E-commerce for Chinese Farmers?

A company selling organic rice from northeastern China exemplifies an e-commerce strategy for connecting farmers in the vast hinterland with urban consumers...with help from the "invisible hand of the government."

An article posted by Farmers Daily and many other sites--indicating official endorsement--tells the story of a company in a rice-growing area of Jilin Province that had a hard time getting the attention of consumers when it first started trying to sell organic rice, beans and other products online. The company decided they needed advertising help when it came up at number 600 in searches of Taobao--a leading e-commerce site in China. However, the 700,000 yuan cost of advertising was more than the company could afford by itself.

The company got help from a provincial program to promote e-commerce. In 2014, Jilin Province officially began a "strategic partnership" with Alibaba to promote provincial products on Taobao. The company used "the invisible hand of the government" by tapping into a 10 million yuan fund set up by the provincial government to help companies promote Jilin products online. The article also mentions unspecified support from the municipal government.

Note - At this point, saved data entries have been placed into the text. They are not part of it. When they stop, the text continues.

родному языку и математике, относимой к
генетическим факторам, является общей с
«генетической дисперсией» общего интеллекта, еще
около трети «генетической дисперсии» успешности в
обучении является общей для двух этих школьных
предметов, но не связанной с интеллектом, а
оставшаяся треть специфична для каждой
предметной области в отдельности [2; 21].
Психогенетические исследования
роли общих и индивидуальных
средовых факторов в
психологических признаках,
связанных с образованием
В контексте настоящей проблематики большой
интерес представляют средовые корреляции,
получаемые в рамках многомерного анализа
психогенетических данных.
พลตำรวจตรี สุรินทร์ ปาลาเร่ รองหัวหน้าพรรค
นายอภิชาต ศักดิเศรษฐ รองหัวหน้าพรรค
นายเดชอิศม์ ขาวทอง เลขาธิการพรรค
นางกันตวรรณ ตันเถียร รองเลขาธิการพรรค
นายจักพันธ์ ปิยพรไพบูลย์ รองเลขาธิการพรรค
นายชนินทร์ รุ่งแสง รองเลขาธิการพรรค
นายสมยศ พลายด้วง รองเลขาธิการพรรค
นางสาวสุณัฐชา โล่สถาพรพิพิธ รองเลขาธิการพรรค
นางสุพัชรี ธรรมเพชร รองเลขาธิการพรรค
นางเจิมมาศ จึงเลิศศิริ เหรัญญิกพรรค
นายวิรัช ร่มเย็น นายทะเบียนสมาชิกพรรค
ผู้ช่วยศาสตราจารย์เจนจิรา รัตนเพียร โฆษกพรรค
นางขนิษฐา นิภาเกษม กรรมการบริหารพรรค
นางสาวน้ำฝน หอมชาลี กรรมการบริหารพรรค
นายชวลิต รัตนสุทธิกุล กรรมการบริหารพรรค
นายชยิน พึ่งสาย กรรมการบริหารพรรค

The company geared up to sell products like "Shuangliao rice," "pregnant women's rice," and organic black beans in the "Jilin Pavilion" of Taobao for "double-11" day (November 11 "singles day," a huge shopping day in China). The promotions feature the fertile black soil of the northeast, organic production, and food safety. Sales reached 400,000 yuan and included orders from Japan and Taiwan. In two days, a farmer reportedly sold 4,500 kg of sweet potatoes at six times the usual price. Northeastern products like Shuangliao red beans, mung beans, glutinous rice balls, and Shuangshan dried tofu were sold to southern China. A package of 8 rice balls sold for 32 yuan.

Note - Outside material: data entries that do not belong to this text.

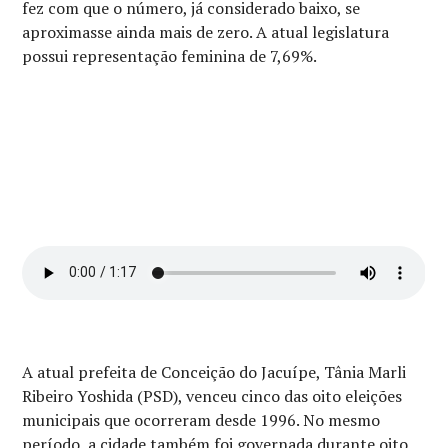
fez com que o número, já considerado baixo, se
aproximasse ainda mais de zero. A atual legislatura
possui representação feminina de 7,69%.
A atual prefeita de Conceição do Jacuípe, Tânia Marli
Ribeiro Yoshida (PSD), venceu cinco das oito eleições
municipais que ocorreram desde 1996. No mesmo
período, a cidade também foi governada durante oito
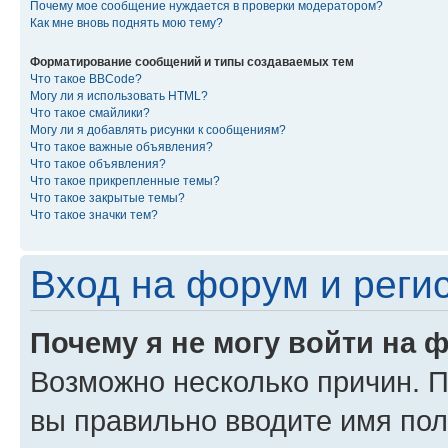
Почему мое сообщение нуждается в проверки модератором?
Как мне вновь поднять мою тему?
Форматирование сообщений и типы создаваемых тем
Что такое BBCode?
Могу ли я использовать HTML?
Что такое смайлики?
Могу ли я добавлять рисунки к сообщениям?
Что такое важные объявления?
Что такое объявления?
Что такое прикрепленные темы?
Что такое закрытые темы?
Что такое значки тем?
Вход на форум и реги
Почему я не могу войти на 
Возможно несколько причин. Пр
вы правильно вводите имя пол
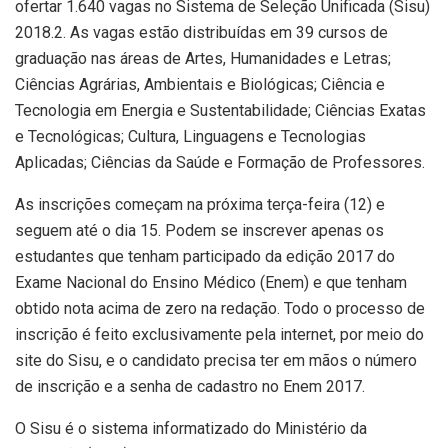
ofertar 1.640 vagas no Sistema de Seleção Unificada (Sisu)
2018.2. As vagas estão distribuídas em 39 cursos de
graduação nas áreas de Artes, Humanidades e Letras;
Ciências Agrárias, Ambientais e Biológicas; Ciência e
Tecnologia em Energia e Sustentabilidade; Ciências Exatas
e Tecnológicas; Cultura, Linguagens e Tecnologias
Aplicadas; Ciências da Saúde e Formação de Professores.
As inscrições começam na próxima terça-feira (12) e
seguem até o dia 15. Podem se inscrever apenas os
estudantes que tenham participado da edição 2017 do
Exame Nacional do Ensino Médico (Enem) e que tenham
obtido nota acima de zero na redação. Todo o processo de
inscrição é feito exclusivamente pela internet, por meio do
site do Sisu, e o candidato precisa ter em mãos o número
de inscrição e a senha de cadastro no Enem 2017.
O Sisu é o sistema informatizado do Ministério da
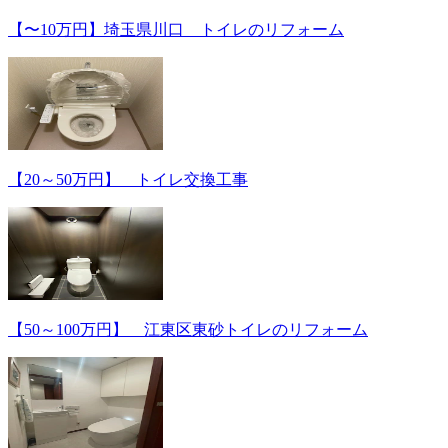
【〜10万円】埼玉県川口 トイレのリフォーム
【20～50万円】 トイレ交換工事
【50～100万円】 江東区東砂トイレのリフォーム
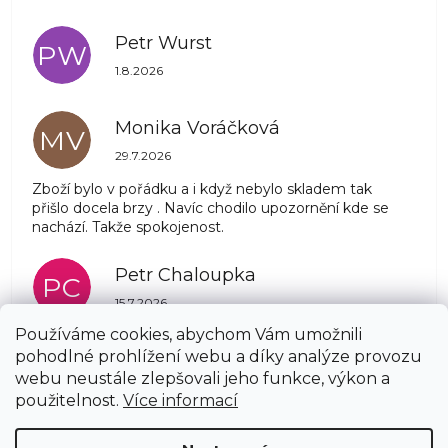
Petr Wurst
PW
Hodnocení obchodu je 5 z 5 hvězdiček.
1.8.2026
Monika Voráčková
MV
Hodnocení obchodu je 5 z 5 hvězdiček.
29.7.2026
Zboží bylo v pořádku a i když nebylo skladem tak
přišlo docela brzy . Navíc chodilo upozornění kde se
nachází. Takže spokojenost.
Petr Chaloupka
PC
Hodnocení obchodu je 5 z 5 hvězdiček.
15.7.2026
Používáme cookies, abychom Vám umožnili
pohodlné prohlížení webu a díky analýze provozu
Zobrazit další hodnocení
webu neustále zlepšovali jeho funkce, výkon a
Z
použitelnost.
Více informací
á
Copyright 2026
AZSTRECHA.CZ
. Všechna práva
p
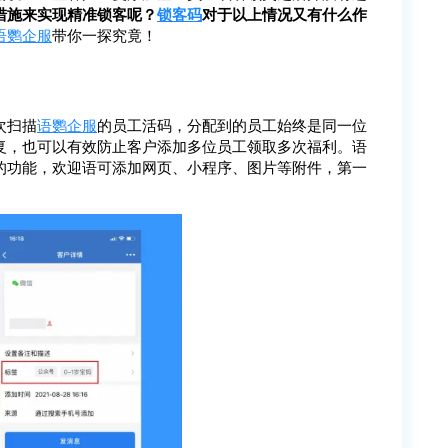
措施来实现精准锁客呢？
锁客码
对于以上情况又有什么作
语鹦企服
带你一探究竟！
次扫描
语鹦企服
的员工活码，分配到的员工始终是同一位
复，也可以有效防止客户添加多位员工领取多次福利。语
的功能，欢迎语可添加网页、小程序、图片等附件，第一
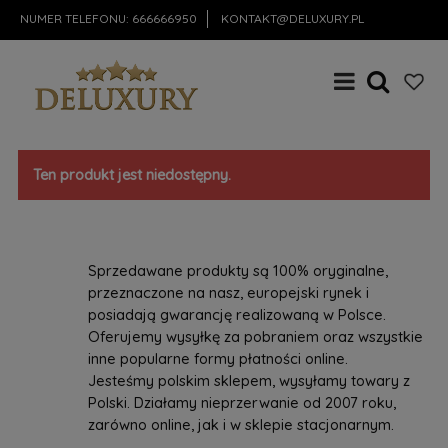
NUMER TELEFONU:
666666950
KONTAKT@DELUXURY.PL
Ten produkt jest niedostępny.
Sprzedawane produkty są 100% oryginalne,
przeznaczone na nasz, europejski rynek i
posiadają gwarancję realizowaną w Polsce.
Oferujemy wysyłkę za pobraniem oraz wszystkie
inne popularne formy płatności online.
Jesteśmy polskim sklepem, wysyłamy towary z
Polski. Działamy nieprzerwanie od 2007 roku,
zarówno online, jak i w sklepie stacjonarnym.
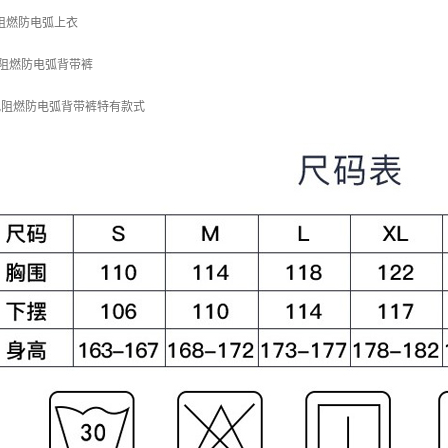
可视阻燃防电弧上衣
可视阻燃防电弧背带裤
高可视阻燃防电弧背带裤特有款式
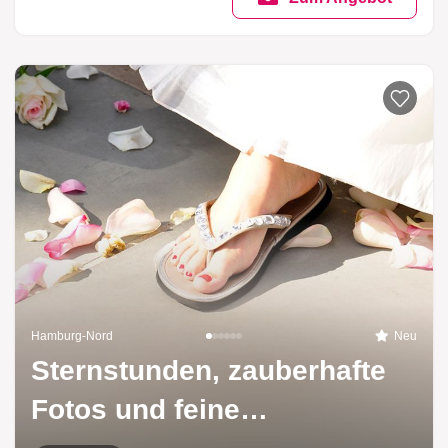
Hamburg-Nord
Neu
Sternstunden, zauberhafte
Fotos und feine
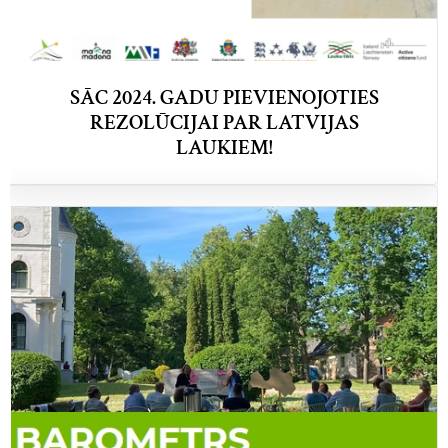
SĀC 2024. GADU PIEVIENOJOTIES
REZOLŪCIJAI PAR LATVIJAS
LAUKIEM!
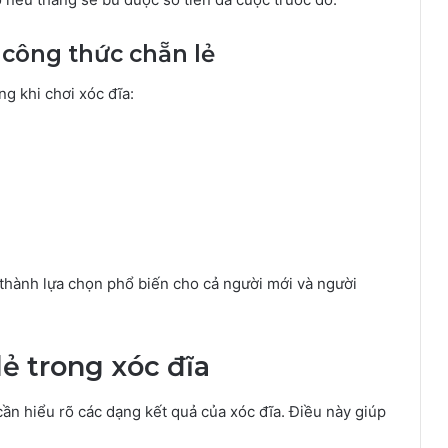
 công thức chẵn lẻ
g khi chơi xóc đĩa:
thành lựa chọn phổ biến cho cả người mới và người
ẻ trong xóc đĩa
ần hiểu rõ các dạng kết quả của xóc đĩa. Điều này giúp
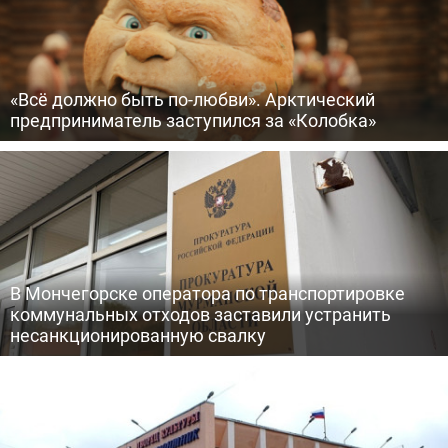
«Всё должно быть по-любви». Арктический
предприниматель заступился за «Колобка»
В Мончегорске оператора по транспортировке
коммунальных отходов заставили устранить
несанкционированную свалку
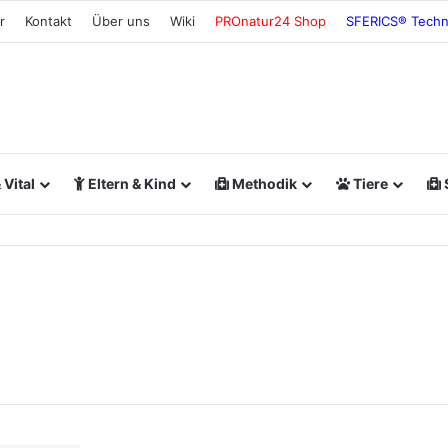
r
Kontakt
Über uns
Wiki
PROnatur24 Shop
SFERICS® Techn
Vital
Eltern & Kind
Methodik
Tiere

The strategy generated a lot more sales than traditional ventures like opening specialty shops and sales counters in urban markets. According to the article, the featured company has offered free training to other rural ventures who are selling their liquor, peanut, and bean products online. E-commerce is described as a new strategy for rural development.

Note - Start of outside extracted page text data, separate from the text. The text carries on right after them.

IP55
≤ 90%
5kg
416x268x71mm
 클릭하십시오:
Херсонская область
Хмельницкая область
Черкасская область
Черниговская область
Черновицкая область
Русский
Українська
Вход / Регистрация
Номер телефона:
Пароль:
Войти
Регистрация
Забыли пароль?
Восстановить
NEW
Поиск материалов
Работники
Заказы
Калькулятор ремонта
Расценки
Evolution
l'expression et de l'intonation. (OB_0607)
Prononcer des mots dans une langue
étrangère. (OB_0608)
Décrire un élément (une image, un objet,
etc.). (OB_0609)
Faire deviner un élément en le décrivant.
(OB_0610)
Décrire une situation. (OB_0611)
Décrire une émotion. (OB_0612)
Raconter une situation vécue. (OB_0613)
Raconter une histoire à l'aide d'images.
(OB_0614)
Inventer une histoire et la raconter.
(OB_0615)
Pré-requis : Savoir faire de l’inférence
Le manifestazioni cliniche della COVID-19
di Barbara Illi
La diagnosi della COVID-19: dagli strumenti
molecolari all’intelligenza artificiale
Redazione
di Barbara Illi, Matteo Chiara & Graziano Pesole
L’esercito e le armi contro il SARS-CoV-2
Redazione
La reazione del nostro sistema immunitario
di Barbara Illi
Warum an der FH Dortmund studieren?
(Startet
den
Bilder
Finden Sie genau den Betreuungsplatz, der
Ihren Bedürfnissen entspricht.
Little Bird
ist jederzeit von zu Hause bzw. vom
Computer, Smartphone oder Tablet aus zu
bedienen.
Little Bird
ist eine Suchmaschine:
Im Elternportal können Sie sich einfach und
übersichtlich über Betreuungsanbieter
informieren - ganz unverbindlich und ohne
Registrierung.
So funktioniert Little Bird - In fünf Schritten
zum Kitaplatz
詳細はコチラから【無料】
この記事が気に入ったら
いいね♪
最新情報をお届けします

E-commerce presents potential to connect farm products in China's vast hinterland with consumers in far-off skyscrapers. By bypassing long chains of traders and retailers, it potentially puts more of the consumer's dollar in the farmer's pocket.

Like everything else in China, it will not turn out as planned. E-commerce sites will be clogged with thousands of indistinguishable sellers as every company and local government gets on the e-commerce bandwagon.

The article suggests that all of these companies will need to hire advertising advisors, creating an advertising war in which the main beneficiaries are the "advisors," funded by government subsidies.

All of the e-commerce sellers are offering premium goods--most in fancy packaging intended as gifts--aimed at a relatively small market segment. It will quickly become glutted. The more important e-commerce strategy will be b2b sales of common rice and flour, feeds, veterinary medicines, and farm inputs online.

Most of the sellers will not be romantic grassroots collaborations of poor farmers--they will be companies set up by local real estate tycoons who have a connection in the mayor's office.

The high prices will be sure to attract fly-by-night operators in some Beijing alley masquerading as organic farmers in some verdant corner of the countryside. Consumers could again become confused and cynical about "green" and "organic" products offered on e-commerce sites.